[Saved data entries]
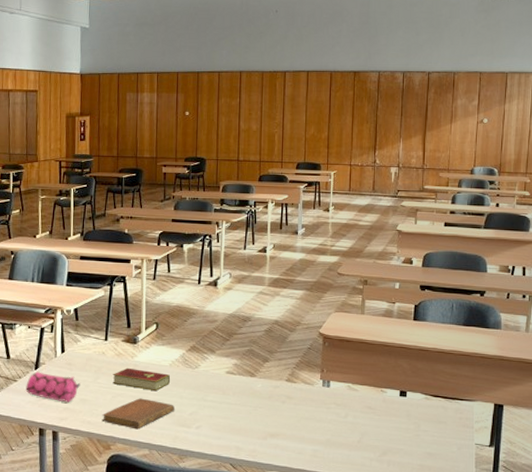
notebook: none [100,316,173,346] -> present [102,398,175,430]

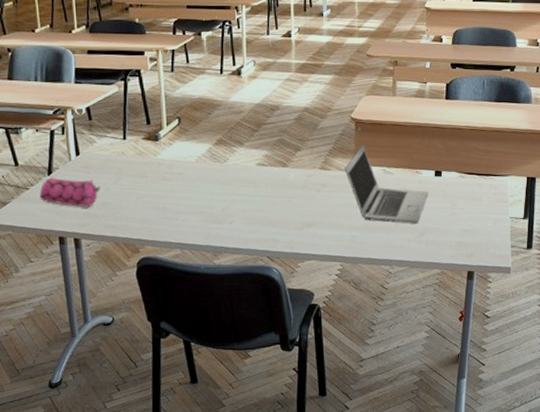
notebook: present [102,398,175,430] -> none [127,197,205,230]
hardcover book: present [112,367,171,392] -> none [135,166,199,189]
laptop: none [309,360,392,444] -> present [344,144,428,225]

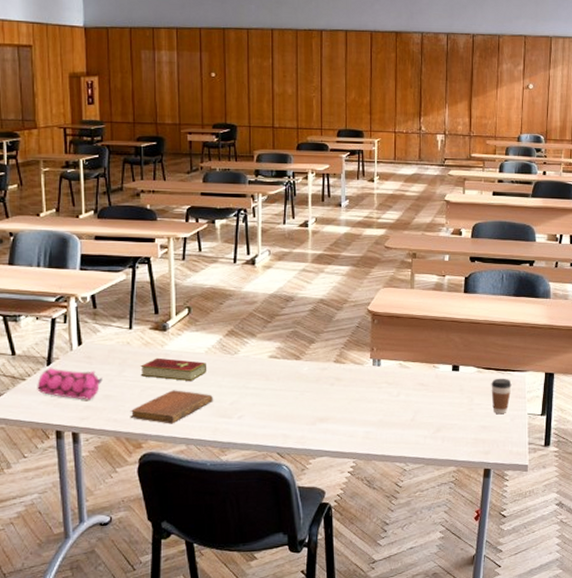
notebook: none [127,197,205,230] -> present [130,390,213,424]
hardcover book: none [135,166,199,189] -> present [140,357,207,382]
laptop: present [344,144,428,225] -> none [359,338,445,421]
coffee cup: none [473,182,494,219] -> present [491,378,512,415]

PROBLEM STATEMENT
Every line of the records must come back unchanged, except that pictures are dropped.

SOLUTION BELOW
notebook: none [100,316,173,346] -> present [102,398,175,430]

notebook: present [102,398,175,430] -> none [127,197,205,230]
hardcover book: present [112,367,171,392] -> none [135,166,199,189]
laptop: none [309,360,392,444] -> present [344,144,428,225]

notebook: none [127,197,205,230] -> present [130,390,213,424]
hardcover book: none [135,166,199,189] -> present [140,357,207,382]
laptop: present [344,144,428,225] -> none [359,338,445,421]
coffee cup: none [473,182,494,219] -> present [491,378,512,415]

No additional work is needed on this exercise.